A Trump-backed tax holiday on auto loan interest payments could save middle-class Americans several hundred dollars apiece on new U.S.-built vehicle purchases through 2028, according to industry experts.

The break comes via a provision in the Republicans’ One Big Beautiful Bill Act, a massive tax cut and spending package signed into law by President Donald Trump on July 4.

“Auto buyers got an above-the-line tax deduction. That’s a rare beast in the zoo of tax policies,” economist Patrick Anderson said. He also called it a “sharp U-turn in auto tax policy” from the Biden era, which featured electric vehicle credits used by more affluent customers.

There are strings attached to the provision, so not all customers and not all vehicles will qualify. But automakers and analysts alike have cheered the policy change as one that will benefit the working class and nudge buyers toward built-in-America vehicles.

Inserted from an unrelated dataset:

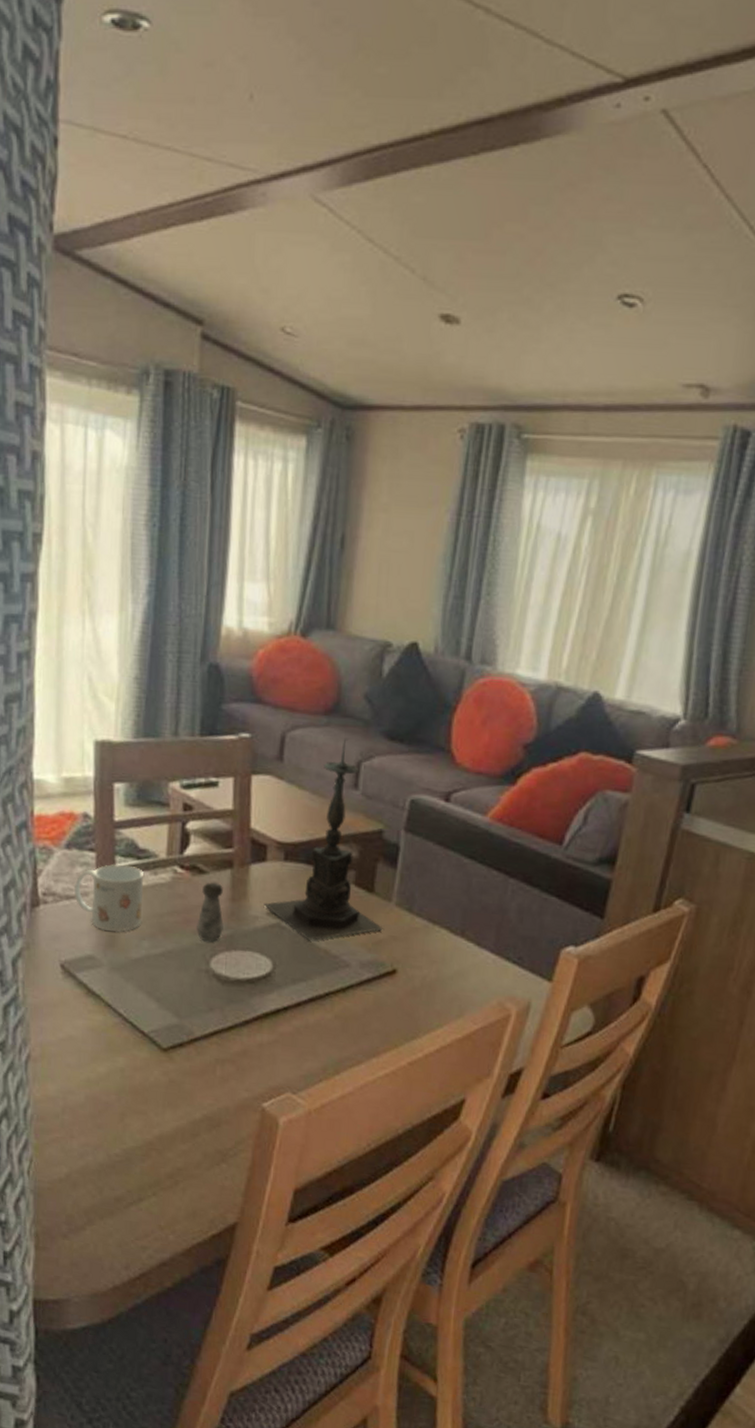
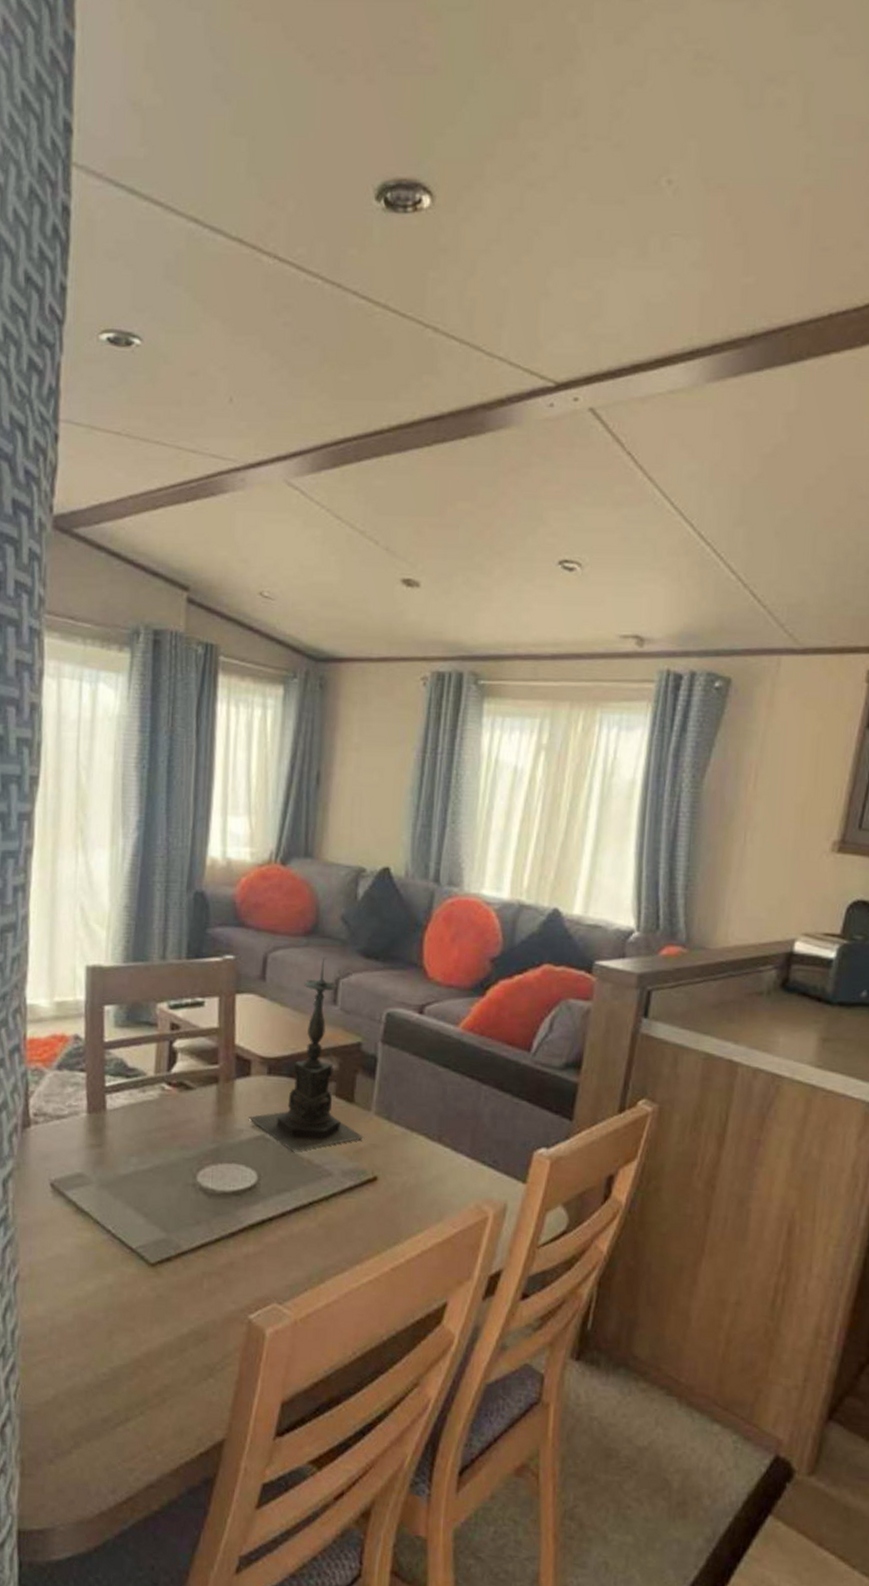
mug: present [74,863,143,933] -> none [65,1083,132,1150]
salt shaker: present [196,881,225,943] -> none [183,1097,211,1157]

“For the subset of taxpayers that are employed, earn between $50,000 and $100,000 in salary, and are ready to buy a new car, this could reduce their cost by between $300 and $900 per year, and for heavy borrowers, over $1,000 per year,” Anderson’s firm, the Lansing, Michigan-based Anderson Economic Group, wrote in an analysis of the new policy.

A separate analysis by automotive and industrial consultancy AlixPartners estimated similar benefits of up to $800 in each of the first and second years of auto loans when interest payments are highest, with total savings of approximately $3,000 over the full term of a given loan. The analysis also suggested that about 1.8 million borrowers per year could benefit.

“While the auto-loan interest deduction for domestically produced vehicles would of course benefit consumers directly, this measure could help out automakers and dealers as well — if it nudges affordability upward and helps sustain demand. The proof, as always tough, will be in the final pudding,” said Akshay Baliga, a director in the automotive and industrial practice at AlixPartners.

Trump promised the auto loan tax break on the campaign trail last year, including during a speech to the Detroit Economic Club in October. At the time, he said the tax policy would help both automakers and consumers dealing with high prices across an industry that was “going out of business.”

Since then, Michigan U.S. Rep. Bill Huizenga, a Republican, has been a champion of the policy in Congress. He introduced a bill on the topic in May titled the “Made in America Motors Act,” which was later folded into the Republicans’ broader budget package.

“Thanks to the No Tax on Auto Loan Interest included in the One Big Beautiful Bill, millions of Americans will find it more affordable to finance the purchase of a new car, minivan, truck, or SUV that is assembled in the United States,” Huizenga said in an emailed statement.

He added: “By reducing the federal tax burden by up to $10,000, this provision provides substantial relief to hardworking Americans, not just here in Michigan but across the nation, who have suffered from years of Bidenflation. Importantly, this provision will also spur on Michigan’s automotive sector and strengthen the good-paying jobs it supports across our state.”

The White House has given the auto loan tax break top billing in promoting the legislative package, touting it in social media posts alongside wider-reaching “no tax on tips” and “no tax on overtime” policies.

The average MSRP of a new vehicle in June was $51,124, according to Kelley Blue Book. That is the second-highest on record behind December 2024 ($51,990).

Policy basics

The provision applies “above the line,” meaning that eligible tax filers will be able to take advantage of the break, even if they claim the widely used standard deduction on their annual federal submission.

Individuals earning less than $100,000 in modified adjusted gross income and couples earning less than $200,000 can get the full benefit of the tax break, but it gradually phases out for higher-income filers.

Anderson advised potential buyers to confirm their MAGI before making a purchase, since it tends to be higher than the more commonly known AGI. The Internal Revenue Service explains the difference on its website. The economist also advised buyers to double-check with dealers on where vehicles were assembled, since manufacturers often have different assembly locations for different trims of the same model.